They know the risks of attending an “unauthorised assembly” in Hong Kong. Thousands come anyway. They sidestep the Great Firewall of China to organize via online messaging.
You can’t use Telegram in mainland China, but the messaging app allows Hong Kong users to mask their phone numbers so police can’t find them.
A crowd of protesters flash “S-O-S” in Morse code with their cellphone flashlights.
This is the way they live now, in what used to be a free place.
It’s Chater Garden on a Tuesday, in the shadow of the Court of Final Appeal and less than a kilometer from the Legislative Council Complex.
The former cricket ground is a public park now, home to tourists, ice cream vendors and Falun Gong activists. Mainland China looms, watching, just a half-hour away by Kowloon Ferry and high-speed rail.
China reclaimed Hong Kong from Great Britain as a “special administrative region” and gradually tightened its grip. The people protest. They chant slogans that would earn quick arrests or worse in Tiananmen Square.
It’s been a year since a million hit the streets after lawmakers proposed letting Beijing extradite whomever they please.
Freedom. Democracy. Rule of law. Suffrage. We’re not going anywhere, they said. With bullhorns. It seemed to work. Now riot police take positions around them and block off streets.
The uniformed enforcers have a secret weapon: Hong Kong’s famously efficient COVID-19 stay-at-home orders. That’s why, they say, they seize and arrest so many.
We’ve only lost four people to the coronavirus. And mask or no mask, you’re unlawfully contagious.
Some protesters find refuge in the city’s central Metro station. Others tempt arrest and then who-knows-what. Police hold taunting signs: “Disperse or we may use force.”
They arrest and arrest. They herd and herd. One officer calls them sheep. Out loud.

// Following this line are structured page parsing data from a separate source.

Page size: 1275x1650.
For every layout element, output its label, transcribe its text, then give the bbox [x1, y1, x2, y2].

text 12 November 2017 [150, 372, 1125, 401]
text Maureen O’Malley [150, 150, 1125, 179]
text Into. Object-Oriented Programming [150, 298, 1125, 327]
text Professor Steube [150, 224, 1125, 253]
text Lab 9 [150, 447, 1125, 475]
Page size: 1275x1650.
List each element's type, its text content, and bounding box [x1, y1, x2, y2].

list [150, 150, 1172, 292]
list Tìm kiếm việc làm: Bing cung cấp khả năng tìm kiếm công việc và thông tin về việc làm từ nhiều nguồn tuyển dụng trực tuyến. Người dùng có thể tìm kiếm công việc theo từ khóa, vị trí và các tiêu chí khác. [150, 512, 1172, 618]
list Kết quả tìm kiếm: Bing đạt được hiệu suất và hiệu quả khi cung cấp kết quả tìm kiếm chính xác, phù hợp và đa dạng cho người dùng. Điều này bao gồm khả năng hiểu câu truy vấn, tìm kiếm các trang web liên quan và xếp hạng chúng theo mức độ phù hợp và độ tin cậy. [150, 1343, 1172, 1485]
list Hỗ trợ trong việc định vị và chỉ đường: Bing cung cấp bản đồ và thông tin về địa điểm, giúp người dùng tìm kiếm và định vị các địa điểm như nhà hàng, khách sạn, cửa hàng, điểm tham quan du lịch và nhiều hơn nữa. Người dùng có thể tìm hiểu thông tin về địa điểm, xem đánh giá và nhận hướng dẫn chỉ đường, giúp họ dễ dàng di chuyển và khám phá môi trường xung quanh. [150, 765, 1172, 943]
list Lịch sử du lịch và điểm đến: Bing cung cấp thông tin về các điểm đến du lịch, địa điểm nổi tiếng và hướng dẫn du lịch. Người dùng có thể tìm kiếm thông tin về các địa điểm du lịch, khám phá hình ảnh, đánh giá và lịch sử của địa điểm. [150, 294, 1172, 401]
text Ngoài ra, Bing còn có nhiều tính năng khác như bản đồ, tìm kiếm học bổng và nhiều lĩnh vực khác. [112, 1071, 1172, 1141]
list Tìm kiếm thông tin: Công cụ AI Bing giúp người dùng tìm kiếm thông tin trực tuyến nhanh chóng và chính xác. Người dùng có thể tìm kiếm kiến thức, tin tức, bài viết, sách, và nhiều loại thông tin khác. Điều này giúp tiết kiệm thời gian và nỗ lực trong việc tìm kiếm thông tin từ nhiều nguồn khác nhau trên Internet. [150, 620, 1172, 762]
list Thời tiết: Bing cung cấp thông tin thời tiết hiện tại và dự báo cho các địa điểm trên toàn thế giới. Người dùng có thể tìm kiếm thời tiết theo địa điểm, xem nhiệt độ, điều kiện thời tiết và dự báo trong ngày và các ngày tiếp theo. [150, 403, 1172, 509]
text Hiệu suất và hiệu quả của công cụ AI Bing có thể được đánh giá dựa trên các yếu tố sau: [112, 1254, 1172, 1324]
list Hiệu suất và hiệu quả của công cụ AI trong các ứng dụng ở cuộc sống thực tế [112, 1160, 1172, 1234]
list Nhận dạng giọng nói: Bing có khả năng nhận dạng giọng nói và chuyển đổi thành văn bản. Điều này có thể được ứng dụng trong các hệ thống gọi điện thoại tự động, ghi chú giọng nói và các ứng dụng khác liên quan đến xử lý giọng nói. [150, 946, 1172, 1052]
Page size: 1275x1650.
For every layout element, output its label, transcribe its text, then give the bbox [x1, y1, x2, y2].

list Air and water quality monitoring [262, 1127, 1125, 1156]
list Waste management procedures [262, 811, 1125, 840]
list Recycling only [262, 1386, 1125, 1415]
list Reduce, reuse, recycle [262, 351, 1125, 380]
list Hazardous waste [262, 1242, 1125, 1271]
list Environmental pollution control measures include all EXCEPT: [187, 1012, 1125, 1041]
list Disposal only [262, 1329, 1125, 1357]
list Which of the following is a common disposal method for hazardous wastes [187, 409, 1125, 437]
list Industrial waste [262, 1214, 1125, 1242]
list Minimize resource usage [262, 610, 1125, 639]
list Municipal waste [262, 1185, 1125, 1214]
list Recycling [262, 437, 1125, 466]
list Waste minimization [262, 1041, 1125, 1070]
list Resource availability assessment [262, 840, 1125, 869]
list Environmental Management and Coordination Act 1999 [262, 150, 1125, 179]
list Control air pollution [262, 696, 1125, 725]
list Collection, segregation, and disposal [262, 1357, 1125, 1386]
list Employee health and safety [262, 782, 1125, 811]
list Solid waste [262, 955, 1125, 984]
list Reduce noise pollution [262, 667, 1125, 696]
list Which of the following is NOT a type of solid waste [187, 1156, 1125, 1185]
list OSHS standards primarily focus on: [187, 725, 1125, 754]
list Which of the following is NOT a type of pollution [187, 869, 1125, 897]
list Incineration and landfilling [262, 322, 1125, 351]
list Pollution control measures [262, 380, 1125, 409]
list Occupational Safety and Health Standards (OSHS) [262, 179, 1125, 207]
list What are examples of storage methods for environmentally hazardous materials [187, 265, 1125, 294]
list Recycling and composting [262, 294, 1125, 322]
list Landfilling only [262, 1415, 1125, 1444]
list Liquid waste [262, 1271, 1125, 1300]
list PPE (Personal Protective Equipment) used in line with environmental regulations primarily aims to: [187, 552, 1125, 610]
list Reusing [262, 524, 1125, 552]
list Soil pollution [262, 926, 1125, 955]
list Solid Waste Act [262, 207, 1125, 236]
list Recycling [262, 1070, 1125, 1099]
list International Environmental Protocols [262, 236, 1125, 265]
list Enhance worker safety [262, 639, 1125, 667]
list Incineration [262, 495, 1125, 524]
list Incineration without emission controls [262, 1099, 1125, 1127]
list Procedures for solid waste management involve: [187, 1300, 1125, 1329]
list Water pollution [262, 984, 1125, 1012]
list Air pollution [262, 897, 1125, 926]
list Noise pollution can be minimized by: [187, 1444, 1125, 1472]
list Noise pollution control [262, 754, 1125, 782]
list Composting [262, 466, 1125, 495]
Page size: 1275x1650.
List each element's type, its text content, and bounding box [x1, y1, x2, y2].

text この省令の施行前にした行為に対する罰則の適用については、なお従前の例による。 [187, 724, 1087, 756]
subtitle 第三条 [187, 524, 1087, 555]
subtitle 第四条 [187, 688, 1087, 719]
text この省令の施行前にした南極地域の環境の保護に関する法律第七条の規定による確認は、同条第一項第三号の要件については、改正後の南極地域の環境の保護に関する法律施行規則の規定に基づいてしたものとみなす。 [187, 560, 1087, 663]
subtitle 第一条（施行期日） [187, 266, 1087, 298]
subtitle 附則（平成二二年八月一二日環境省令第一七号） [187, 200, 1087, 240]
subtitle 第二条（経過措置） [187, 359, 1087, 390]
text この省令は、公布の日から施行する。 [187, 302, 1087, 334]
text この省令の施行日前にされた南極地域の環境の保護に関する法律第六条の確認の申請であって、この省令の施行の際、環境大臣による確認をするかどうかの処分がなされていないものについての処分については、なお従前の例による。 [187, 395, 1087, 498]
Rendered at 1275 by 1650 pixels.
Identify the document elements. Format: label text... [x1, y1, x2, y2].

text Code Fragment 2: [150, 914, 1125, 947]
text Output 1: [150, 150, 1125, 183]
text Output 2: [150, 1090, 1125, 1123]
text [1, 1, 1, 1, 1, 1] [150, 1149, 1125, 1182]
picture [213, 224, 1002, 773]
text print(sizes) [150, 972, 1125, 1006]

“Go on, go on. There’s food up ahead.”
Then to the Metro with riot shields. No reporters allowed. China’s constitution has amendments, but the First was designed to protect the Communist Party.
Protesters and journalists lining the pavement get a hail of pepper balls from more than 40 officers at once. Five times as many sweep the streets clean of banners and voices.
Governments can be heavy-handed. It’s China, sternly fashioning a new normal from edicts and tear gas. It’s Iran, with worse. It’s India, targeting its Muslim minority.
Now it’s America, too, a little bit. Let that be a lesson.
Still they come. Still they come.
Scared but daring is the way we live now.